Calendrier de déclaration d’impôts 2026 et aides carburant : les informations à retenir

Ce vendredi 3 avril, plusieurs annonces importantes touchent les finances des Français. Le calendrier de la déclaration d’impôts pour l’année 2026 a été confirmé, tandis que des aides ciblées pour atténuer l’impact de la hausse des prix des carburants sont en préparation. De plus, un indicateur de risque des placements, le SRI, fait l’objet de critiques pour ses limites. Voici les trois informations clés à retenir.

EN BREF

  • Début de la déclaration d’impôts pour 2025 le 9 avril 2026
  • Aides gouvernementales sur les carburants annoncées pour la semaine prochaine
  • Critiques sur l’indicateur SRI, jugé limité pour évaluer les placements

Calendrier de déclaration d’impôts 2026

À partir du jeudi 9 avril 2026, les contribuables pourront commencer à déclarer leurs revenus de l’année précédente, soit 2025. Ce processus s’étalera sur trois semaines, avec des dates limites de déclaration en ligne variant selon le département de résidence. Les échéances sont fixées au 21 mai, 28 mai et 4 juin, à 23h59, le cachet de la poste faisant foi pour les déclarations papier.

Les foyers non-résidents sont également concernés, avec une date limite spécifique. Il est crucial pour chaque contribuable de se préparer en amont pour éviter tout retard dans la soumission de leurs déclarations.

Aides ciblées pour les carburants

Face à la montée des prix des carburants, le gouvernement prépare des aides spécifiques destinées à soutenir les Français les plus affectés, en particulier ceux qui dépendent de leur véhicule pour aller travailler. Le Premier ministre a annoncé que ces mesures devraient être mises en place dès le début de la semaine prochaine.

Bien que les modalités précises de ces aides restent à définir, l’exécutif insiste sur la nécessité d’une approche mesurée, visant à aider sans compromettre la santé financière des finances publiques. Par ailleurs, il a été affirmé qu’il n’existe pas de pénurie de carburant à l’échelle nationale, bien que certaines stations connaissent des difficultés logistiques, notamment celles qui affichent les prix les plus bas.

Le SRI sous le feu des critiques

Un autre sujet de discussion concerne le SRI, ou « indicateur synthétique de risque ». Cet indice, qui figure dans tous les documents d’informations clés, classe les placements sur une échelle de 1 à 7 selon leur volatilité.

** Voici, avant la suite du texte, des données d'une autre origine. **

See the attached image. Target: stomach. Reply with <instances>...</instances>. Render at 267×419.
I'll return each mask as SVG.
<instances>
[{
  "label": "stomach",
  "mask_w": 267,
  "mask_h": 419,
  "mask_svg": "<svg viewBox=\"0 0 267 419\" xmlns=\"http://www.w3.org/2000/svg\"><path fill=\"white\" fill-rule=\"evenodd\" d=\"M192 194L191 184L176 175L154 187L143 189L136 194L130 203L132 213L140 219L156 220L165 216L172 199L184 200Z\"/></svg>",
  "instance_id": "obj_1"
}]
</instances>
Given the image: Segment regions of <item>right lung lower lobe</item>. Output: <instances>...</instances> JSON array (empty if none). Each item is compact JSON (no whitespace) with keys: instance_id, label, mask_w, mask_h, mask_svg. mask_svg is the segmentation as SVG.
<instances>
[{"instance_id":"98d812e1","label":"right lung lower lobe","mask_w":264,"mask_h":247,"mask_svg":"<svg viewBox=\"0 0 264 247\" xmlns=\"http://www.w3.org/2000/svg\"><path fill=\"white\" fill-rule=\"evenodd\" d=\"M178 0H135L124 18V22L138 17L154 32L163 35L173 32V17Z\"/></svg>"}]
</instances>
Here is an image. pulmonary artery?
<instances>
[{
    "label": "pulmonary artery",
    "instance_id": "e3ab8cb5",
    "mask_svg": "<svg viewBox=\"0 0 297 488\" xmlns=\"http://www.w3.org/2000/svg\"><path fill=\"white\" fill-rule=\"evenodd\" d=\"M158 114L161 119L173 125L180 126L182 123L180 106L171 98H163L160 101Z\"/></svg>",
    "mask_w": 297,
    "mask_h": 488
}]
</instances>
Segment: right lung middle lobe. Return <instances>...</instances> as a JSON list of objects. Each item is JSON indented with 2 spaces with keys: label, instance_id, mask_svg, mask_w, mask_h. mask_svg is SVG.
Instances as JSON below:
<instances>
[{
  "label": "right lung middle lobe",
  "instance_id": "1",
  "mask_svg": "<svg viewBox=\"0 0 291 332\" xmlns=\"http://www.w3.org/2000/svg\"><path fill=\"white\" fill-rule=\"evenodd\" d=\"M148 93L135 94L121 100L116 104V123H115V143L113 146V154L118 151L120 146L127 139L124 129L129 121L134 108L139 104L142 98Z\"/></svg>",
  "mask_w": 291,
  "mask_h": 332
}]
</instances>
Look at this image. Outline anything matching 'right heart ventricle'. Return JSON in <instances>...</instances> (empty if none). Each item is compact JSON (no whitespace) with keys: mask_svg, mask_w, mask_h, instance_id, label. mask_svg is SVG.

Bien que cet outil puisse sembler utile, il présente plusieurs limitations.

Tout d’abord, le SRI repose sur un horizon de placement théorique qui peut diverger de la réalité des investisseurs. Certains produits jugés peu risqués à court terme peuvent en effet s’avérer moins avantageux sur le long terme, en raison de l’inflation. De plus, cet indicateur ne prend pas en compte des risques majeurs tels que le manque de liquidité ou les crises financières. Sa pertinence est également remise en question pour les actifs non cotés, tels que les SCPI ou le private equity, dont les valorisations ne reflètent pas toujours fidèlement les fluctuations du marché.

En somme, bien que le SRI puisse servir d’outil de comparaison rapide entre différents produits d’investissement, il est conseillé de l’utiliser en complément d’autres indicateurs pour une évaluation plus exhaustive des placements.

Ces annonces soulignent l’importance pour les citoyens de rester informés et préparés face aux évolutions économiques et fiscales. L’année 2026 s’annonce riche en changements, et il est impératif de suivre attentivement ces développements pour adapter sa stratégie financière.